Install Network Monitor

Use Network Monitor to troubleshoot connectivity issues by tracing network traffic between computers. For information about installing and using Network Monitor, see Network Monitor on the Microsoft Web site (https://go.microsoft.com/fwlink/?LinkId=42987).

Set Logging Levels

If the information that you receive in the Directory Service log in Event Viewer is not sufficient for troubleshooting, raise the logging levels by using the appropriate registry entry in HKEY_LOCAL_MACHINE\SYSTEM\CurrentControlSet\Services\NTDS\Diagnostics.

By default, the logging levels for all entries are set to 0, which provides the minimum amount of information. The highest logging level is 5. Increasing the level for an entry causes additional events to be logged in the Directory Service event log. The following diagram shows the diagnostic entries that are available.

NTDS Diagnostics options for logging levels

Use the following procedure to change the logging level for a diagnostic entry.

Warning

It is recommended that you do not directly edit the registry unless there is no other alternative.
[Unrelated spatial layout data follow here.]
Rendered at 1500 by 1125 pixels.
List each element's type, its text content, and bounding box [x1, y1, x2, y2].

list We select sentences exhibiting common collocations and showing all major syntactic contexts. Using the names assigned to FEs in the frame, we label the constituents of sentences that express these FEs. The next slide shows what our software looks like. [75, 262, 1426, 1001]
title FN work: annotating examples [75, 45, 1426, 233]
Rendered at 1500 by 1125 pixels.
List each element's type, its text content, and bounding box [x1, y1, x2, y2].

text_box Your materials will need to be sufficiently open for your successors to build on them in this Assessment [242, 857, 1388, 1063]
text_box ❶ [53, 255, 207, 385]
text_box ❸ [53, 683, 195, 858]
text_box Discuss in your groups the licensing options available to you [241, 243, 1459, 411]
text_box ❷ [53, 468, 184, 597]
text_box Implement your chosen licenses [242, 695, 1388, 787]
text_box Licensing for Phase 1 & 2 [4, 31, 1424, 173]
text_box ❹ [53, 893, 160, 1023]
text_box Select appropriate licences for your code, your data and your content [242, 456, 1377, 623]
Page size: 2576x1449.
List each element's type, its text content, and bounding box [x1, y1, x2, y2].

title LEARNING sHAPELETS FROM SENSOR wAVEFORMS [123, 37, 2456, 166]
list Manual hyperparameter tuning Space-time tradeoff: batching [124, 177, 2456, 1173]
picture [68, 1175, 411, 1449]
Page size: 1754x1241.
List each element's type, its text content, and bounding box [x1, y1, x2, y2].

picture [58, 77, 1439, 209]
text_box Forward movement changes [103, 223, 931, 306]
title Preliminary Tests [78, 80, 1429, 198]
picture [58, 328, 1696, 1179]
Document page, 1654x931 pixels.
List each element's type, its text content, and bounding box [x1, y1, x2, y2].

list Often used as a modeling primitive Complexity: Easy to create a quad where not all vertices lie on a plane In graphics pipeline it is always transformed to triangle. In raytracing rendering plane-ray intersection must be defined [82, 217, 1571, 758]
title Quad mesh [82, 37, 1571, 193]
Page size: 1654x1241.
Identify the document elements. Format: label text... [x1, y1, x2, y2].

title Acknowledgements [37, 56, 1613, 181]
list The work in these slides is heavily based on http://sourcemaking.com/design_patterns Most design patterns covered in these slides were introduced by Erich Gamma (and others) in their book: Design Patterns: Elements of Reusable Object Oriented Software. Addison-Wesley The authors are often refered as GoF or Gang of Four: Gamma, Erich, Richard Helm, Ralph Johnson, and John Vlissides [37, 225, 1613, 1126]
Modifications to the registry are not validated by the registry editor or by Windows before they are applied, and as a result, incorrect values can be stored. This can result in unrecoverable errors in the system. When possible, use Group Policy or other Windows tools, such as Microsoft Management Console (MMC), to accomplish tasks rather than editing the registry directly. If you must edit the registry, use extreme caution.

Requirements

  • Administrative credentials: To complete this procedure, you must be a member of the Domain Admins group in the domain of the domain controller on which you are setting the logging level.

  • Tools: Regedit.exe

To change the logging level for a diagnostic entry

  1. Click Start, click Run, type regedit, and then click OK.

  2. Navigate to the entry for which you want to set logging in HKEY_LOCAL_MACHINE\SYSTEM\CurrentControlSet\Services\NTDS\Diagnostics.

  3. Double-click the entry, and for the Base click Decimal.

  4. In the Value data box, type an integer from 0 through 5, and then click OK.